The paper emphasizes the benefits of CO2 to plant life. "Increased carbon dioxide has . . . markedly increased plant growth rates. Predictions of harmful climactic effects due to future increases in minor greenhouse gases like CO2 are in error and do not conform to current experimental knowledge . . . . . We are living in an increasingly lush environment of plants and animals as a result of the CO2 increase.

Dr. Richard S. Lindzen, a professor of meteorology at MIT, has this to say:

" . . . the science is by no means settled. We are quite confident (1) that global mean temperature is about 0.5 degrees Celsius higher than a century ago; (2) that atmospheric levels of carbon dioxide have risen over the past two centuries; and (3) that carbon dioxide is a greenhouse gas whose increase is likely to warm the earth (one of many, most important being water vapor and clouds). But – and I cannot stress this enough – we are not in a position to confidently attribute past climate change to carbon dioxide or to forecast what the climate will be in the future. That is to say, contrary to media impressions, agreement with these three basic statements tells us nothing relevant to policy discussions."

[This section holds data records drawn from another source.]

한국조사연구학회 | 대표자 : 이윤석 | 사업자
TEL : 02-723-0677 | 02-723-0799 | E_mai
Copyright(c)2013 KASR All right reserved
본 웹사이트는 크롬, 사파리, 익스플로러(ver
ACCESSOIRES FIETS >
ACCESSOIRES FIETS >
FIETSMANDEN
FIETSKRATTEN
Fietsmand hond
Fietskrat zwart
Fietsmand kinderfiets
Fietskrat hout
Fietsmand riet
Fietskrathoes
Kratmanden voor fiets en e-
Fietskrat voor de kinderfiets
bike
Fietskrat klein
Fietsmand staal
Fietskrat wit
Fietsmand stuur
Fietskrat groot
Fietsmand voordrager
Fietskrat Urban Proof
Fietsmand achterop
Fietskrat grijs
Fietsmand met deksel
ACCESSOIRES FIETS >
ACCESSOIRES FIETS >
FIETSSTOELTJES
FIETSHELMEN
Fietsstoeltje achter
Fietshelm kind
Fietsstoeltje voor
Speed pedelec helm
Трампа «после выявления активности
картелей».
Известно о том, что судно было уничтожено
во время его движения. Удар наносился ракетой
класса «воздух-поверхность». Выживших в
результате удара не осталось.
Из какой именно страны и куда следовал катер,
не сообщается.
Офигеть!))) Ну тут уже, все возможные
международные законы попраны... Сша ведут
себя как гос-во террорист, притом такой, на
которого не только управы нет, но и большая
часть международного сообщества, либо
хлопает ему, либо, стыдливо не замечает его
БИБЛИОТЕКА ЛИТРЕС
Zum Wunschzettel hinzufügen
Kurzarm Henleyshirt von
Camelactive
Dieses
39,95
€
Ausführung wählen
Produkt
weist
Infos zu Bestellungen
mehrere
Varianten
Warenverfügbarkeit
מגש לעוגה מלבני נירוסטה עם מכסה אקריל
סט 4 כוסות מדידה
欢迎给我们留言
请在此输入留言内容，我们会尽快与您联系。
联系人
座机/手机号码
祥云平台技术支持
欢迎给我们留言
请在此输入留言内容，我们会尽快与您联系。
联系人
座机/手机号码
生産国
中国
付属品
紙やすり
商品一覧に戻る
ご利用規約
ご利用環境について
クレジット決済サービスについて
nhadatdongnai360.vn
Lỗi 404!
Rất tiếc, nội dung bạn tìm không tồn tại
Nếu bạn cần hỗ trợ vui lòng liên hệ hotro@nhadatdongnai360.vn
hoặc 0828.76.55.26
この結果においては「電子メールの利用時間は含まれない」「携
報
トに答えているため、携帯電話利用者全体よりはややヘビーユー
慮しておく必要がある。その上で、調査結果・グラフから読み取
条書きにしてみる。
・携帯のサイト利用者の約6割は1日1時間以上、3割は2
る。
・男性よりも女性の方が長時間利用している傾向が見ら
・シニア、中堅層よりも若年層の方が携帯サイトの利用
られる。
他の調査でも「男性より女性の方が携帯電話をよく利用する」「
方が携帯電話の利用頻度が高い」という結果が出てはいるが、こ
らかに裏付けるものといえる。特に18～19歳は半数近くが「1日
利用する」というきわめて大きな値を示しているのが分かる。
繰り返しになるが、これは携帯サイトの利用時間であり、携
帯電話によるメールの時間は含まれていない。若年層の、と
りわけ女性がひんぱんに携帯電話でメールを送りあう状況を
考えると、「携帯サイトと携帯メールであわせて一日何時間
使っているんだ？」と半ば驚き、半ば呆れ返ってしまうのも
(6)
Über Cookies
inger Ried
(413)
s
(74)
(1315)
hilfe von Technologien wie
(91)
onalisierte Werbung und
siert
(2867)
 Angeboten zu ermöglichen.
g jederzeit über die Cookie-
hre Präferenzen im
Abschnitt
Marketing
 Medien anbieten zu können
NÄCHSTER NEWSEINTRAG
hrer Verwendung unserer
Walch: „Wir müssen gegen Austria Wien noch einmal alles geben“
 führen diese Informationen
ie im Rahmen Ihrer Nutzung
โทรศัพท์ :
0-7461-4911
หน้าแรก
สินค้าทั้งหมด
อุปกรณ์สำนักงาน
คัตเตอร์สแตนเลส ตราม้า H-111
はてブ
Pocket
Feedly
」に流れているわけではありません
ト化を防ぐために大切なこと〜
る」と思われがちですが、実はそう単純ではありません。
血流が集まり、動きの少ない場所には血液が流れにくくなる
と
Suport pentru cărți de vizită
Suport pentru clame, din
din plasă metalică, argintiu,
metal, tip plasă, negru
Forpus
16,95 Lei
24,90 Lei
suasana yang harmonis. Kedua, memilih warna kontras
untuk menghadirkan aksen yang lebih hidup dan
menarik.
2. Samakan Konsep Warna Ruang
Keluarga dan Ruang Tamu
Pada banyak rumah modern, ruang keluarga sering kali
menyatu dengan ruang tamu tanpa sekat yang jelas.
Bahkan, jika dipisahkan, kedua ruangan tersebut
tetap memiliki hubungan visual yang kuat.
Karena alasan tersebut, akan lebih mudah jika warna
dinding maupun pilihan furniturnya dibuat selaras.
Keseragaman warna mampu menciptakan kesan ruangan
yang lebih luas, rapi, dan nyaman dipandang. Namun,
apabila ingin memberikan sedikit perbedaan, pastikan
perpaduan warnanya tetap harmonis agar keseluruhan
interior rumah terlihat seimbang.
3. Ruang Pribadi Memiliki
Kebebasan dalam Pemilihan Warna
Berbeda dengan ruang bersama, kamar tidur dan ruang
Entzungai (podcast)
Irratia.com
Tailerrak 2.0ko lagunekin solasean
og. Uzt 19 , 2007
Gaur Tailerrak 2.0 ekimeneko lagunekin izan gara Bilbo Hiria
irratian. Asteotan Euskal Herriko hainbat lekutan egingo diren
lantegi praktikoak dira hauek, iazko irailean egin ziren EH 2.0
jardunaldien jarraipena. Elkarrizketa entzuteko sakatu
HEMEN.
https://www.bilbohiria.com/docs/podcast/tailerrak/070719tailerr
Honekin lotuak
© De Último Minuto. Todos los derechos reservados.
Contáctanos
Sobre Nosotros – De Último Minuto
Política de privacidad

Implementation of the Kyoto Protocol, based as it is, on dishonest reporting, bad assumptions and incomplete science would be a major mistake. It could have a negative impact on the economies of developed countries and place severe restraints on economic growth in the developing world. And it would play right into the hands of the Leninist-Marxist intellectuals and fellow travelers who supported the murdering socialist regimes of the last century and had no care for the suffering and number of deaths that were caused. This mixing of science and politics to discuss environmentalism has given them new life. They have never cared for or respected the proletariat they claimed to support; they never really wanted anything but power and influence. Now, having demonstrated that they are murderers and failures at politics (read The Black Book of Communism), they believe they have discovered a new road to power and influence. Like their earlier fascist and communist efforts it will fail if implemented, but only after causing much suffering and death. The Kyoto Protocol must not be ratified.